Trump urged the workers to “support his reelection and to convince their union leaders to do the same,” the Washington Post reported. “‘And if they don’t, vote them the hell out of office,’ he said.”
Prior to the Citizens United decision, the Harvard Law Review observed, a law governing employer political action committees protected workers from political coercion.
Corporations were barred from direct political contributions, encompassing political gifts of “anything of value” — not merely cash, but employee time. They could use a variety of PACs known as separate segregated funds, or SSFs, to collect political contributions from workers, but there were stringent regulations on how employees could be asked to participate.

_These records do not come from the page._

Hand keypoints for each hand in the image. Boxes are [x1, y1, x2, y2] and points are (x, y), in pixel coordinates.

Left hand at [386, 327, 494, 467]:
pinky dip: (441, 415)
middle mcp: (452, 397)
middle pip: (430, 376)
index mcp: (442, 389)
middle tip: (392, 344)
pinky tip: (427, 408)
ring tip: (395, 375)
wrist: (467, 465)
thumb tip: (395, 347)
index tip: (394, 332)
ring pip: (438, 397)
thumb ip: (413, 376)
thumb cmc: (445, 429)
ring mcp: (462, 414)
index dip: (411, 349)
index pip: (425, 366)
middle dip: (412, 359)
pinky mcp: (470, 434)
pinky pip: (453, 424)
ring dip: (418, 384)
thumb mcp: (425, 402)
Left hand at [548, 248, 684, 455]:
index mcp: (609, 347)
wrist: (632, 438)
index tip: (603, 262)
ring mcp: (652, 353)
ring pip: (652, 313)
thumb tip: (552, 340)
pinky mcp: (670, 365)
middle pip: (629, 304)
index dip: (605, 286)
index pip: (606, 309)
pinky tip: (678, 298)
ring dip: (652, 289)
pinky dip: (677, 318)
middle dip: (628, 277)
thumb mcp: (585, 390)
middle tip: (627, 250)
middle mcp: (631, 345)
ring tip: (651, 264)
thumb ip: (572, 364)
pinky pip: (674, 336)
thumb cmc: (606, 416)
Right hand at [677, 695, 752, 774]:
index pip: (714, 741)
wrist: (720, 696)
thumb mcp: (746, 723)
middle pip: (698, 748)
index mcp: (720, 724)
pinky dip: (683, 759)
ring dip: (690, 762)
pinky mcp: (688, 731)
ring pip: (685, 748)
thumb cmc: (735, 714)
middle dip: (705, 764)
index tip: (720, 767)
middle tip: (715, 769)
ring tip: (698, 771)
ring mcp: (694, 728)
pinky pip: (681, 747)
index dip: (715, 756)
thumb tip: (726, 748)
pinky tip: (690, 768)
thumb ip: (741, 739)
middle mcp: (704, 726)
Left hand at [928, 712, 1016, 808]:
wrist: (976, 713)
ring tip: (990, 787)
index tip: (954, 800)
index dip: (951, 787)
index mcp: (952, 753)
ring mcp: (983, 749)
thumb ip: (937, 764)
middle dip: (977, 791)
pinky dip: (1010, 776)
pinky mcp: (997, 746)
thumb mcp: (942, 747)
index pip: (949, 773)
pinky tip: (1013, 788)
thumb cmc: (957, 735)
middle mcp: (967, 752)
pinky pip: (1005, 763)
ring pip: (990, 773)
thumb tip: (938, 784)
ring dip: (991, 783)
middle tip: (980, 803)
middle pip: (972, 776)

The law not only “prohibited corporations and unions from dragooning their employees into participation in their political activities,” the law review noted, but also restricted “election-related communications with employees.” Anything resembling job discrimination or financial reprisal against workers declining to participate in employers’ politics was prohibited.
UPDATE, July 12: In its latest report on wages, released Thursday, the Bureau of Labor Statistics said that earnings for all employees were unchanged in June from June 2017.
The Supreme Court blew a hole in this system. Because corporations now can participate in politics without resorting to SSFs, the SSF rules no longer protect employees. As a result, the law review observed, “federal law provides no redress for employees who suffer termination or other adverse action as a consequence of their unwillingness to participate in their employers’ political activities.”
The harvest is events like the Pittsburgh rally.
Nothing would prevent Congress from enacting restrictions on employee coercion, the Harvard Law Review concluded. Corporations could still exercise the free-speech rights codified in Citizens United. What would be barred would be conduct — coercing employees or taking punitive action against those who resist.
Will this Congress respond to examples of coercion like Pittsburgh by restoring employee protections? Not this Congress, perhaps, but maybe one in the future.